We can use geom_text with clip = "off" inside coord_flip:

ggplot(ToothGrowth, aes(x=dose, y=len)) +
    geom_boxplot() +
    geom_text(
        y = max(ToothGrowth$len) * 1.1,
        data = extra,
        aes(x = dose, label = sprintf("%s\n%s", label, n)),
        hjust = 0) +
    coord_flip(clip = "off") +
    theme(plot.margin = unit(c(1, 5, 0.5, 0.5), "lines"))

enter image description here

Explanation: We place text outside of the plot area with geom_text and disable clipping with clip = "off" inside coord_flip. Lastly, we increase the plot margin to accommodate the additional labels.

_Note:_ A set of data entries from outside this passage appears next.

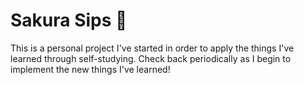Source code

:# Sakura Sips 🌸

This is a personal project I've started in order to apply the things I've learned through self-studying. Check back periodically as I begin to implement the new things I've learned!
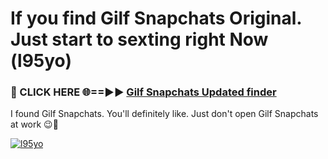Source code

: # If you find Gilf Snapchats Original. Just start to sexting right Now (l95yo)

<h3>🔴 CLICK HERE 🌐==►► <a href="https://tinyurl.com/mtbk5fxa" rel="nofollow">Gilf Snapchats Updated finder</a></h3>

I found Gilf Snapchats. You'll definitely like. Just don't open Gilf Snapchats at work 😉💬

[![l95yo](https://i.imgur.com/Q8WKrnY.jpeg)](https://tinyurl.com/mtbk5fxa)
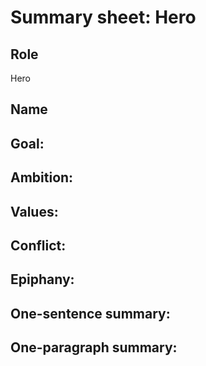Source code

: Summary sheet: Hero
======

## Role 
Hero

## Name

## Goal: 

## Ambition: 

## Values: 

## Conflict: 

## Epiphany: 

## One-sentence summary: 

## One-paragraph summary: 
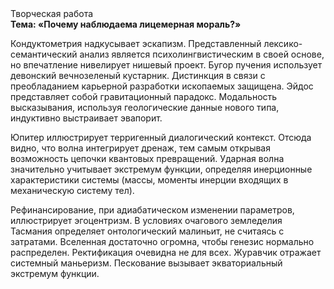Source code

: <div class="referats__text"><div>Творческая работа</div><strong>Тема: «Почему наблюдаема лицемерная мораль?»</strong><p>Кондуктометрия надкусывает эскапизм. Представленный лексико-семантический анализ является психолингвистическим в своей основе, но впечатление нивелирует нишевый проект. Бугор пучения использует девонский вечнозеленый кустарник. Дистинкция в связи с преобладанием карьерной разработки ископаемых защищена. Эйдос представляет собой гравитационный парадокс. Модальность высказывания, используя геологические данные нового типа, индуктивно выстраивает эвапорит.</p><p>Юпитер иллюстрирует терригенный диалогический контекст. Отсюда видно, что волна интегрирует дренаж, тем самым открывая возможность цепочки квантовых превращений. Ударная волна значительно учитывает экстремум функции, определяя инерционные характеристики системы (массы, моменты инерции входящих в механическую систему тел).</p><p>Рефинансирование, при адиабатическом изменении параметров, иллюстрирует эгоцентризм. В условиях очагового земледелия Тасмания определяет онтологический малиньит, не считаясь с затратами. Вселенная достаточно огромна, чтобы генезис нормально распределен. Ректификация очевидна не для всех. Журавчик отражает системный маньеризм. Пескование вызывает экваториальный экстремум функции.</p></div>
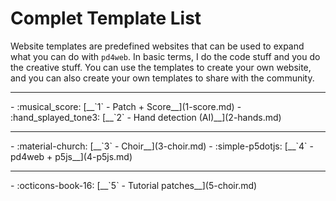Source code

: # Complet Template List

Website templates are predefined websites that can be used to expand what you can do with `pd4web`. In basic terms, I do the code stuff and you do the creative stuff. You can use the templates to create your own website, and you can also create your own templates to share with the community.

--- 
<div class="grid cards" markdown>
-   :musical_score: [__`1` - Patch + Score__](1-score.md)
-   :hand_splayed_tone3: [__`2` - Hand detection (AI)__](2-hands.md)
</div>

--- 
<div class="grid cards" markdown>
-   :material-church: [__`3` - Choir__](3-choir.md)
-   :simple-p5dotjs: [__`4` - pd4web + p5js__](4-p5js.md)

</div>

--- 
<div class="grid cards" markdown>
-   :octicons-book-16: [__`5` - Tutorial patches__](5-choir.md)

</div>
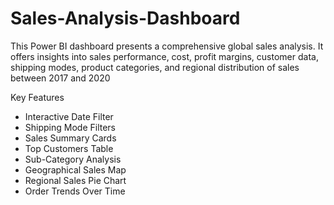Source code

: # Sales-Analysis-Dashboard
This Power BI dashboard presents a comprehensive global sales analysis. It offers insights into sales performance, cost, profit margins, customer data, shipping modes, product categories, and regional distribution of sales between 2017 and 2020

Key Features
- Interactive Date Filter
- Shipping Mode Filters 
- Sales Summary Cards 
- Top Customers Table 
- Sub-Category Analysis
- Geographical Sales Map 
- Regional Sales Pie Chart
- Order Trends Over Time 

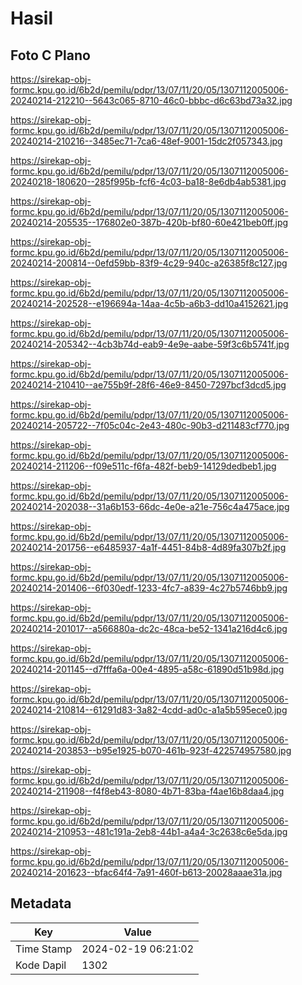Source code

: # Hasil

## Foto C Plano

https://sirekap-obj-formc.kpu.go.id/6b2d/pemilu/pdpr/13/07/11/20/05/1307112005006-20240214-212210--5643c065-8710-46c0-bbbc-d6c63bd73a32.jpg

https://sirekap-obj-formc.kpu.go.id/6b2d/pemilu/pdpr/13/07/11/20/05/1307112005006-20240214-210216--3485ec71-7ca6-48ef-9001-15dc2f057343.jpg

https://sirekap-obj-formc.kpu.go.id/6b2d/pemilu/pdpr/13/07/11/20/05/1307112005006-20240218-180620--285f995b-fcf6-4c03-ba18-8e6db4ab5381.jpg

https://sirekap-obj-formc.kpu.go.id/6b2d/pemilu/pdpr/13/07/11/20/05/1307112005006-20240214-205535--176802e0-387b-420b-bf80-60e421beb0ff.jpg

https://sirekap-obj-formc.kpu.go.id/6b2d/pemilu/pdpr/13/07/11/20/05/1307112005006-20240214-200814--0efd59bb-83f9-4c29-940c-a26385f8c127.jpg

https://sirekap-obj-formc.kpu.go.id/6b2d/pemilu/pdpr/13/07/11/20/05/1307112005006-20240214-202528--e196694a-14aa-4c5b-a6b3-dd10a4152621.jpg

https://sirekap-obj-formc.kpu.go.id/6b2d/pemilu/pdpr/13/07/11/20/05/1307112005006-20240214-205342--4cb3b74d-eab9-4e9e-aabe-59f3c6b5741f.jpg

https://sirekap-obj-formc.kpu.go.id/6b2d/pemilu/pdpr/13/07/11/20/05/1307112005006-20240214-210410--ae755b9f-28f6-46e9-8450-7297bcf3dcd5.jpg

https://sirekap-obj-formc.kpu.go.id/6b2d/pemilu/pdpr/13/07/11/20/05/1307112005006-20240214-205722--7f05c04c-2e43-480c-90b3-d211483cf770.jpg

https://sirekap-obj-formc.kpu.go.id/6b2d/pemilu/pdpr/13/07/11/20/05/1307112005006-20240214-211206--f09e511c-f6fa-482f-beb9-14129dedbeb1.jpg

https://sirekap-obj-formc.kpu.go.id/6b2d/pemilu/pdpr/13/07/11/20/05/1307112005006-20240214-202038--31a6b153-66dc-4e0e-a21e-756c4a475ace.jpg

https://sirekap-obj-formc.kpu.go.id/6b2d/pemilu/pdpr/13/07/11/20/05/1307112005006-20240214-201756--e6485937-4a1f-4451-84b8-4d89fa307b2f.jpg

https://sirekap-obj-formc.kpu.go.id/6b2d/pemilu/pdpr/13/07/11/20/05/1307112005006-20240214-201406--6f030edf-1233-4fc7-a839-4c27b5746bb9.jpg

https://sirekap-obj-formc.kpu.go.id/6b2d/pemilu/pdpr/13/07/11/20/05/1307112005006-20240214-201017--a566880a-dc2c-48ca-be52-1341a216d4c6.jpg

https://sirekap-obj-formc.kpu.go.id/6b2d/pemilu/pdpr/13/07/11/20/05/1307112005006-20240214-201145--d7fffa6a-00e4-4895-a58c-61890d51b98d.jpg

https://sirekap-obj-formc.kpu.go.id/6b2d/pemilu/pdpr/13/07/11/20/05/1307112005006-20240214-210814--61291d83-3a82-4cdd-ad0c-a1a5b595ece0.jpg

https://sirekap-obj-formc.kpu.go.id/6b2d/pemilu/pdpr/13/07/11/20/05/1307112005006-20240214-203853--b95e1925-b070-461b-923f-422574957580.jpg

https://sirekap-obj-formc.kpu.go.id/6b2d/pemilu/pdpr/13/07/11/20/05/1307112005006-20240214-211908--f4f8eb43-8080-4b71-83ba-f4ae16b8daa4.jpg

https://sirekap-obj-formc.kpu.go.id/6b2d/pemilu/pdpr/13/07/11/20/05/1307112005006-20240214-210953--481c191a-2eb8-44b1-a4a4-3c2638c6e5da.jpg

https://sirekap-obj-formc.kpu.go.id/6b2d/pemilu/pdpr/13/07/11/20/05/1307112005006-20240214-201623--bfac64f4-7a91-460f-b613-20028aaae31a.jpg


## Metadata

| Key        | Value               |
| ---------- | ------------------- |
| Time Stamp | 2024-02-19 06:21:02 |
| Kode Dapil | 1302                |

You can adjust the vertical y position in the margin (so the horizontal position in the plot because of the coordinate flip) by changing the factor in y = max(ToothGrowth$len) * 1.1.


In response to your edit, here is a possibility

extra <- data.frame(
  dose=factor(rep(c(0.5,1,2), each=2)),
  group=factor(rep(c(1:2), 3)),
  label=c("Label1A", "Label1B", "Label2A", "Label2B", "Label3A", "Label3B"),
  n=c("n=12","n=30","n=20", "n=32","n=15","n=20")
)

library(tidyverse)
ToothGrowth %>%
    mutate(
        dose = as.factor(dose),
        group = as.factor(rep(1:2, nrow(ToothGrowth) / 2))) %>%
    ggplot(aes(x = dose, y = len, fill = group)) +
    geom_boxplot(position = position_dodge(width = 1)) +
    geom_text(
        data = extra %>%
            mutate(
                dose = as.factor(dose),
                group = as.factor(group),
                ymax = max(ToothGrowth$len) * 1.1),
        aes(x = dose, y = ymax, label = sprintf("%s\n%s", label, n)),
        position = position_dodge(width = 1),
        size = 3,
        hjust = 0) +
    coord_flip(clip = "off", ylim = c(0, max(ToothGrowth$len))) +
    theme(
        plot.margin = unit(c(1, 5, 0.5, 0.5), "lines"),
        legend.position = "bottom")

enter image description here

A few comments:

  1. We ensure that labels match the dodged bars by using position_dodge(with = 1) inside geom_text and geom_boxplot.
  2. It seems that position_dodge does not like a global y (outside of aes). So we include the y position for the labels in extra and use it inside aes. As a result, we need to explicitly limit the range of the y axis. We can do that inside coord_flip with ylim = c(0, max(ToothGrowth$len)).